■ What needs to be done ■
In the symposium text, who gave the introduction to "The Great Designers"?

The Symposium schedule was something worth attending,
allowing the audience to learn so much about so many fashion
designers, past and present, encompassing many periods of fashion
history. Lectures and conversations were hosted by talented designers
and notable speakers.
The schedule started with a great introduction to "The Great
Designers" by Valerie Steele as always an interesting and enriching
moment. It was followed by Ms Steele engaging in a conversation with
Isabel Toledo. If anything, Ms Toledo is a legend of her own, with her
husband and associate of many years, Rubens Toledo. A highly creative
and charismatic couple, Isabel and Rubens Toledo are among the most
respected in both the fashion and the art community.

[Stored data entries]
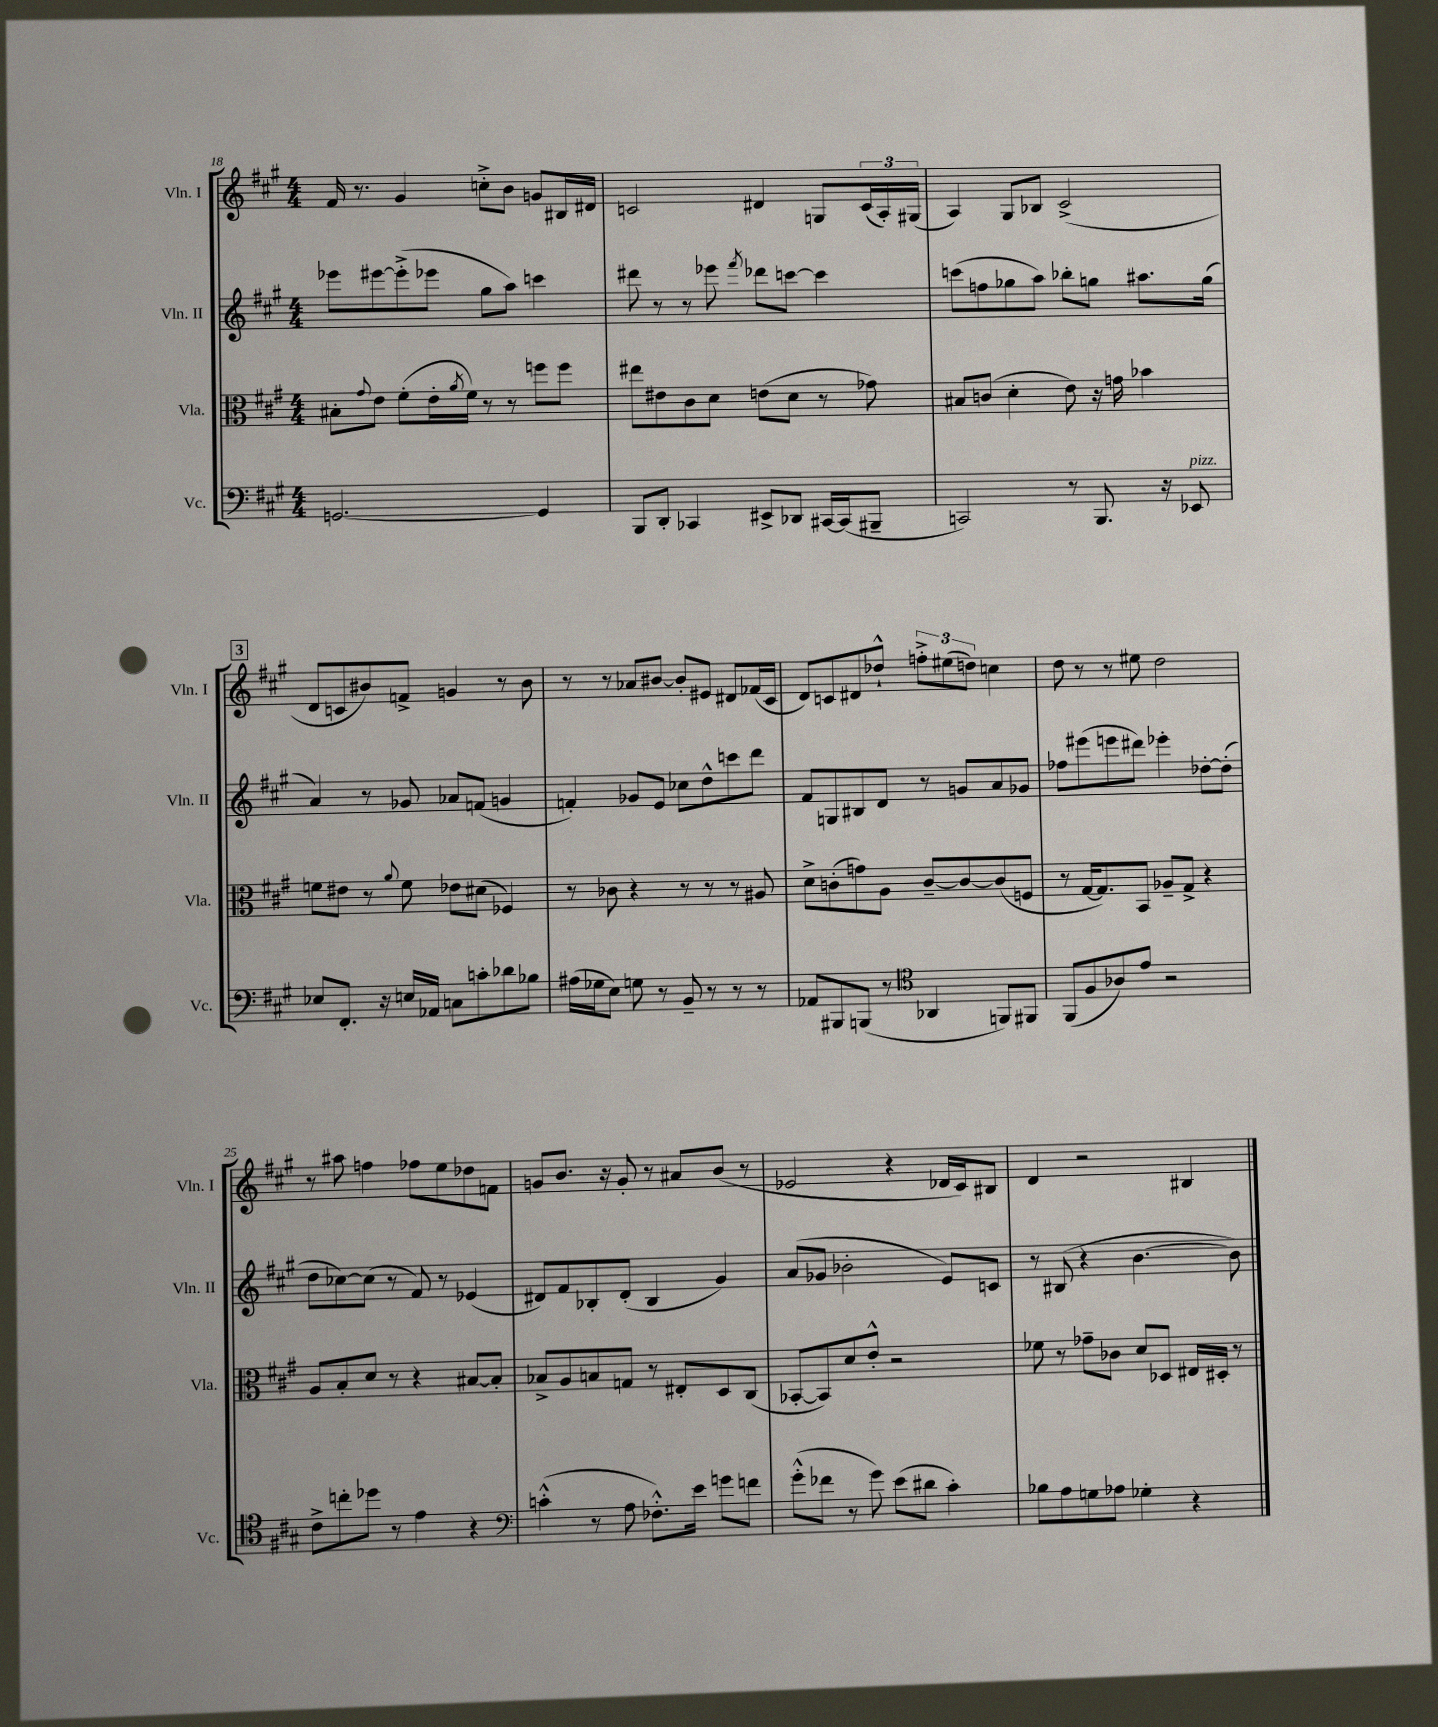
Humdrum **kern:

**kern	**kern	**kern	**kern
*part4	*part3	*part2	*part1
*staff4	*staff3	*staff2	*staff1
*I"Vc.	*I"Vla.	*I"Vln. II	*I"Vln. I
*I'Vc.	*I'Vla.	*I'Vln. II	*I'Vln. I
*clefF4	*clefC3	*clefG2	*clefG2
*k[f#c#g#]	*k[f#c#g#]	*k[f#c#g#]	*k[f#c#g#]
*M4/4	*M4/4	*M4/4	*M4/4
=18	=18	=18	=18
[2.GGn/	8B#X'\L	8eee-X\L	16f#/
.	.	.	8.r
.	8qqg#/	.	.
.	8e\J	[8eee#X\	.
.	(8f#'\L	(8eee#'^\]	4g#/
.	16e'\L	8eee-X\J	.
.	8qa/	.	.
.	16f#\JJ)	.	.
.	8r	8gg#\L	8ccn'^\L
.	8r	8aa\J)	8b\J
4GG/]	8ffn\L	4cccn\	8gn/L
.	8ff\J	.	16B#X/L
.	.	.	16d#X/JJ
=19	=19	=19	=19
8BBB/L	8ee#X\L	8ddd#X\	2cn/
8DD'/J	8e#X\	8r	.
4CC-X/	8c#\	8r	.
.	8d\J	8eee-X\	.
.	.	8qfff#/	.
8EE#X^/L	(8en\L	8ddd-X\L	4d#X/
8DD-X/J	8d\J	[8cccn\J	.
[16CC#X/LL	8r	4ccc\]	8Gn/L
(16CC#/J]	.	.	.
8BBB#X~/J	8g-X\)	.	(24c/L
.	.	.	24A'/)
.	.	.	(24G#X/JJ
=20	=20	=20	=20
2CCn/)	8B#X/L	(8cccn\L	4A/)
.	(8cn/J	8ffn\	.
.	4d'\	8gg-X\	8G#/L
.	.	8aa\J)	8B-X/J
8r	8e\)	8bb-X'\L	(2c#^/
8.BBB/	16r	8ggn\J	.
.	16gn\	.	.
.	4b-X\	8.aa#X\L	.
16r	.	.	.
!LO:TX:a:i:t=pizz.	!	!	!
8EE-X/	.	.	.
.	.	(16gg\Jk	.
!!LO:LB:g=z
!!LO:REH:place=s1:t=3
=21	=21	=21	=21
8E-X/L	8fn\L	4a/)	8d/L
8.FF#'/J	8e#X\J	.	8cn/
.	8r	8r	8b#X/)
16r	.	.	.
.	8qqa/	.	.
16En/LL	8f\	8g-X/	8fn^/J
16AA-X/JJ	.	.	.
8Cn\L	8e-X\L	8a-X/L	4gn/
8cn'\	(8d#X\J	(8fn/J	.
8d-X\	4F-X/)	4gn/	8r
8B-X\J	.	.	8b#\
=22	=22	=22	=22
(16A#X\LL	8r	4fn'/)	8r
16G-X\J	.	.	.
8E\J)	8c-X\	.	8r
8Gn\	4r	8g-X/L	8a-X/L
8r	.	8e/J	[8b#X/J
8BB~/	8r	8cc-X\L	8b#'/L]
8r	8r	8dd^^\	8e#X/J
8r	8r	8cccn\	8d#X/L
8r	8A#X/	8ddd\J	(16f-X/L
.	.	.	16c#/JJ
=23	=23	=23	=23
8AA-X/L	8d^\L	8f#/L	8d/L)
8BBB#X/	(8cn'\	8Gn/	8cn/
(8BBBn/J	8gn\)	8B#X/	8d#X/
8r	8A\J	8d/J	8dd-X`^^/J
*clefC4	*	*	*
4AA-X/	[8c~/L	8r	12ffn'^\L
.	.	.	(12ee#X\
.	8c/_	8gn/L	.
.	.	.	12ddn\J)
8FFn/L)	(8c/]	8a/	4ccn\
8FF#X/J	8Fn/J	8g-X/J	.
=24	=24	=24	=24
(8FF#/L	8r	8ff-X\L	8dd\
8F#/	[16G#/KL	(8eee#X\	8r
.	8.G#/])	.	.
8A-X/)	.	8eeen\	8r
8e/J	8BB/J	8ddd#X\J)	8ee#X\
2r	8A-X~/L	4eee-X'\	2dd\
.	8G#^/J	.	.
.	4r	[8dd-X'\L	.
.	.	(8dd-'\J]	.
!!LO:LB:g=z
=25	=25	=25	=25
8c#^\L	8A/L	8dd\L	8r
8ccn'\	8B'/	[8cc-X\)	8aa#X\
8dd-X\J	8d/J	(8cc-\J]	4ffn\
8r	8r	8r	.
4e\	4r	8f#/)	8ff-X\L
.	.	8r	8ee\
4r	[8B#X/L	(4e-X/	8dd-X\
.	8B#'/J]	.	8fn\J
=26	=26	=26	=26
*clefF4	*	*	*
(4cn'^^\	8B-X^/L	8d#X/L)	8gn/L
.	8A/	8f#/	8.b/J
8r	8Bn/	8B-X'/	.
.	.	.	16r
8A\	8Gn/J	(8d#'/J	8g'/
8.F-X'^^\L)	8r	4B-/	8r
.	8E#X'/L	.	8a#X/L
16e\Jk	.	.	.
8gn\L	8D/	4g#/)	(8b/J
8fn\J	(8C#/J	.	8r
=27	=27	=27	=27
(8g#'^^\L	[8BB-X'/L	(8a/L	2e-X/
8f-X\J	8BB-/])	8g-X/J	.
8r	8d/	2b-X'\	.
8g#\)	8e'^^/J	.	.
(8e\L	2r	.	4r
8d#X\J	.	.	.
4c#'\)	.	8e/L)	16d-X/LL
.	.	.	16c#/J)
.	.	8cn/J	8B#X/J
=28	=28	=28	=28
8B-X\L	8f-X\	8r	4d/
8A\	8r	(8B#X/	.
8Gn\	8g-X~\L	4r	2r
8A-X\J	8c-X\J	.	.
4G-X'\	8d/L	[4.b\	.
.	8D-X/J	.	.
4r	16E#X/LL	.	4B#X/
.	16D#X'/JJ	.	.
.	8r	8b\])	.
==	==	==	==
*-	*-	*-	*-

■ Reply to the exercise ■
Valerie Steele